Supplied material Start Marker

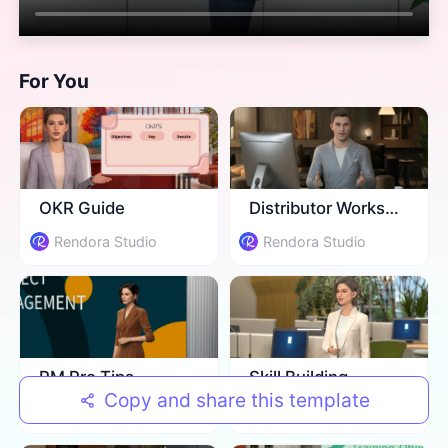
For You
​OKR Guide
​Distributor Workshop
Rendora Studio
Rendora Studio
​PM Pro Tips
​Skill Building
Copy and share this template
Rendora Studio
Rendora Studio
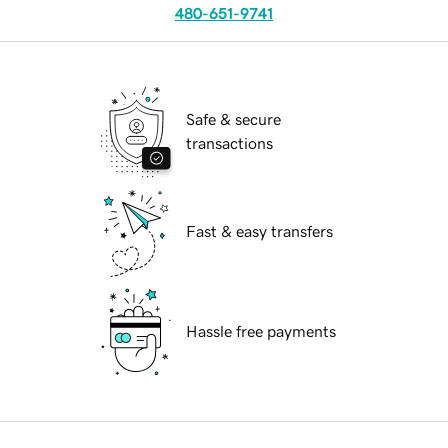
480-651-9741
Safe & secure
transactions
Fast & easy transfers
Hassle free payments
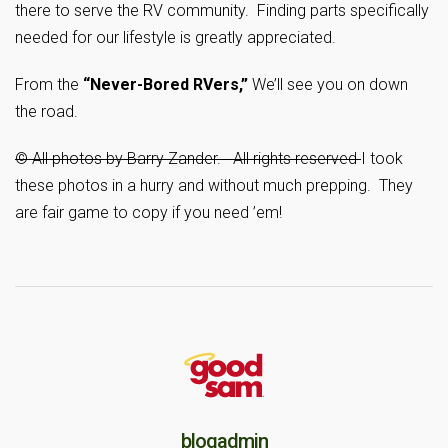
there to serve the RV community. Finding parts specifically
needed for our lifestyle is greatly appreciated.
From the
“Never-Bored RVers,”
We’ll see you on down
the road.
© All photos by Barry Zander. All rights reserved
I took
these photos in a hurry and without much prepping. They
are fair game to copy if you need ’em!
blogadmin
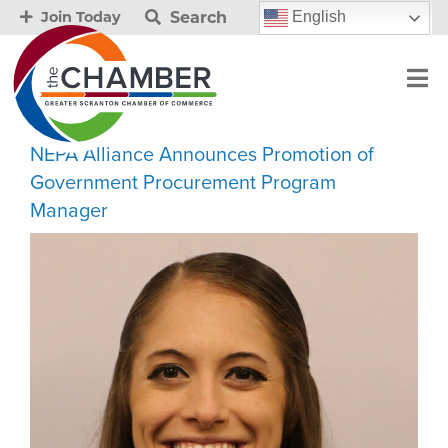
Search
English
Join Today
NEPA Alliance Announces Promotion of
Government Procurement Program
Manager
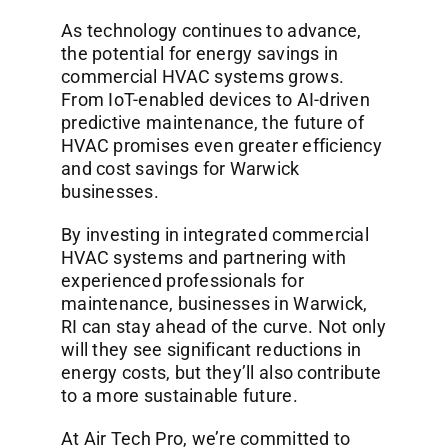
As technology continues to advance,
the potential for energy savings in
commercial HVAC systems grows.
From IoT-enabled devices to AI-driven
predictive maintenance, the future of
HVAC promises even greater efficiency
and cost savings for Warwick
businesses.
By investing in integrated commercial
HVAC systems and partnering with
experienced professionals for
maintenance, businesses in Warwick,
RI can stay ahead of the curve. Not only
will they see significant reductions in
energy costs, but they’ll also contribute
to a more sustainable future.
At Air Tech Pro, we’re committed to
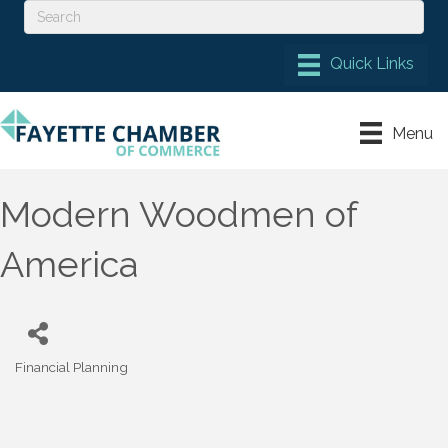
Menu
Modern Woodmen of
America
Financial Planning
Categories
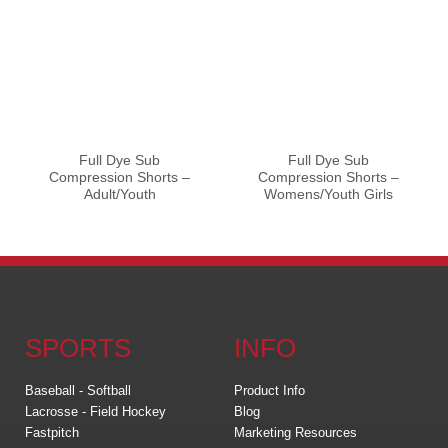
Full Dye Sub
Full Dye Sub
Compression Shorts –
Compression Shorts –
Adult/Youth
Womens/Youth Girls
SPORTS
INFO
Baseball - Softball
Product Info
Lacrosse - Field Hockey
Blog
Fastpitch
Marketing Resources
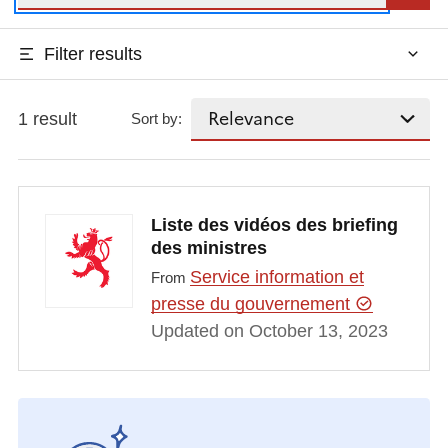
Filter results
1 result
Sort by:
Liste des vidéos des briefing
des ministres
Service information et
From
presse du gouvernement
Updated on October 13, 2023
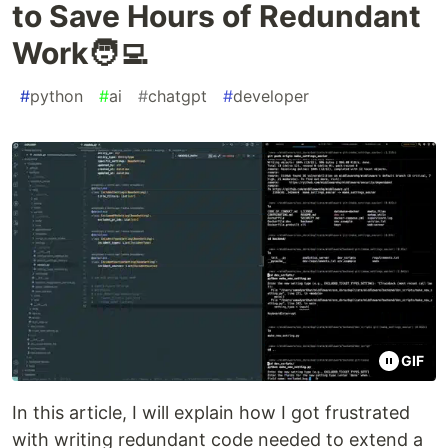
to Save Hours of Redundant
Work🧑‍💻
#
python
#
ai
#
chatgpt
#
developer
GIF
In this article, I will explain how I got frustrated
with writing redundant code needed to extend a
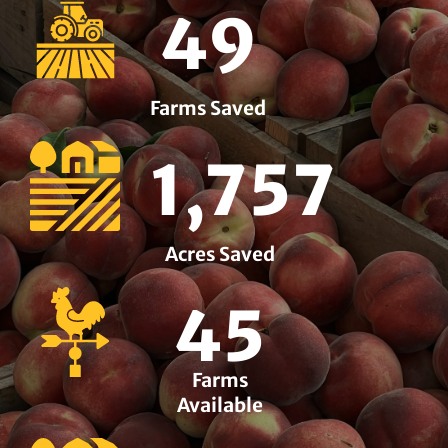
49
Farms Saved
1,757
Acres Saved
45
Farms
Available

Supplied material End Marker

- [Problem to work on] Render the listing as a numbered list, from its first line through the line containing "Hassle free payments", leaving out blank lines and pictures.

- [Your response]
1. For You
2. ​OKR Guide
3. ​Distributor Workshop
4. Rendora Studio
5. Rendora Studio
6. ​PM Pro Tips
7. ​Skill Building
8. Copy and share this template
9. Rendora Studio
10. Rendora Studio
11. 480-651-9741
12. Safe & secure
13. transactions
14. Fast & easy transfers
15. Hassle free payments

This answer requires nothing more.